ASSIGNED TASK
Reproduce the rows from the very start through the line containing "Schreibe einen Kommentar", including that line, and leave the pictures out of your answer.

[MATERIAL FOR THE TASK — start]

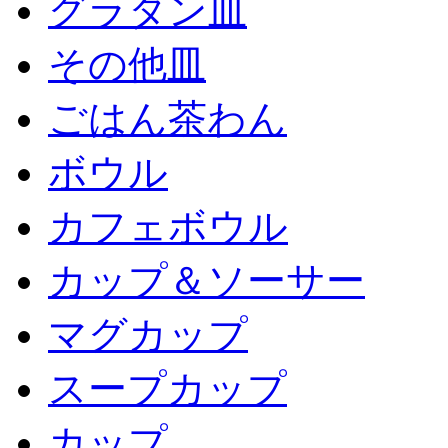
グラタン皿
その他皿
ごはん茶わん
ボウル
カフェボウル
カップ＆ソーサー
マグカップ
スープカップ
カップ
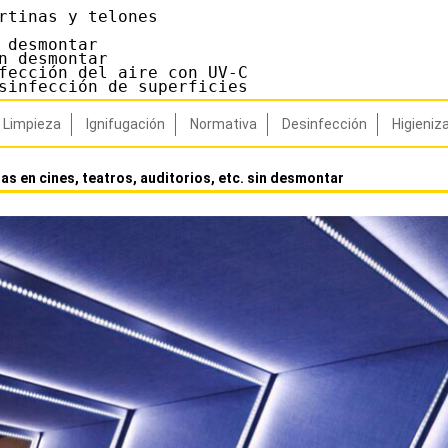
rtinas y telones

 desmontar

n desmontar

fección del aire con UV-C

sinfección de superficies
Limpieza
Ignifugación
Normativa
Desinfección
Higieniz
s en cines, teatros, auditorios, etc. sin desmontar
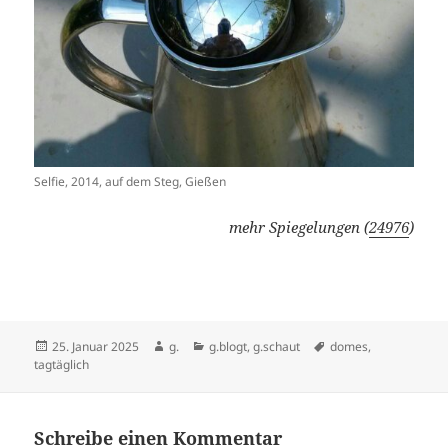
Selfie, 2014, auf dem Steg, Gießen
mehr Spiegelungen (
24976
)
Veröffentlicht
Autor
Kategorien
Schlagwörter
25. Januar 2025
g.
g.blogt
,
g.schaut
domes
,
am
tagtäglich
Schreibe einen Kommentar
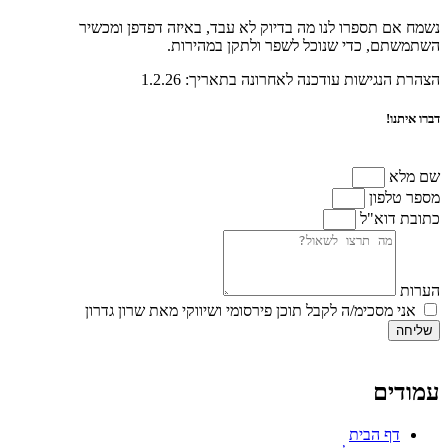
נשמח אם תספרו לנו מה בדיוק לא עבד, באיזה דפדפן ומכשיר
השתמשתם, כדי שנוכל לשפר ולתקן במהירות.
הצהרת הנגישות עודכנה לאחרונה בתאריך: 1.2.26
דברו איתנו!
שם מלא
מספר טלפון
כתובת דוא"ל
הערות
אני מסכימ/ה לקבל תוכן פירסומי ושיווקי מאת שרון גדרון
שליחה
עמודים
דף הבית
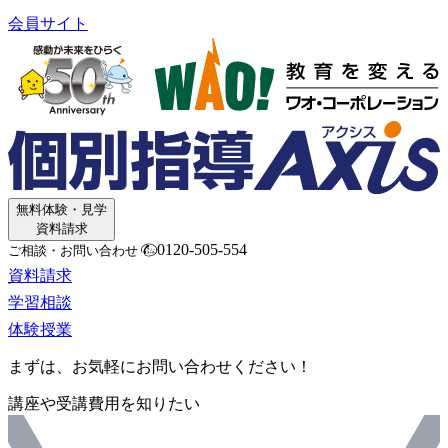
会員サイト
無料体験・見学
資料請求
0120-505-554
ご相談・お問い合わせ
資料請求
学習相談
体験授業
まずは、お気軽にお問い合わせください！
講座や受講費用を知りたい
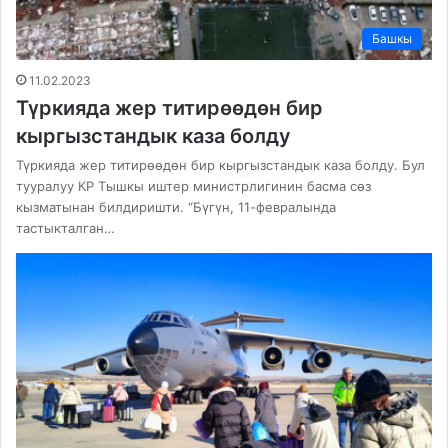
Башкы
11.02.2023
Түркияда жер титирөөдөн бир
кыргызстандык каза болду
Түркияда жер титирөөдөн бир кыргызстандык каза болду. Бул
тууралуу КР Тышкы иштер министрлигинин басма сөз
кызматынан билдиришти. “Бүгүн, 11-февралында
тастыкталган…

[MATERIAL FOR THE TASK — finish]

COMPLETED EXERCISE
グラタン皿
その他皿
ごはん茶わん
ボウル
カフェボウル
カップ＆ソーサー
マグカップ
スープカップ
カップ
rtinas y telones

 desmontar

n desmontar

fección del aire con UV-C

sinfección de superficies
Limpieza
Ignifugación
Normativa
Desinfección
Higieniz
s en cines, teatros, auditorios, etc. sin desmontar
Selfie, 2014, auf dem Steg, Gießen
mehr Spiegelungen (
24976
)
Veröffentlicht
Autor
Kategorien
Schlagwörter
25. Januar 2025
g.
g.blogt
,
g.schaut
domes
,
am
tagtäglich
Schreibe einen Kommentar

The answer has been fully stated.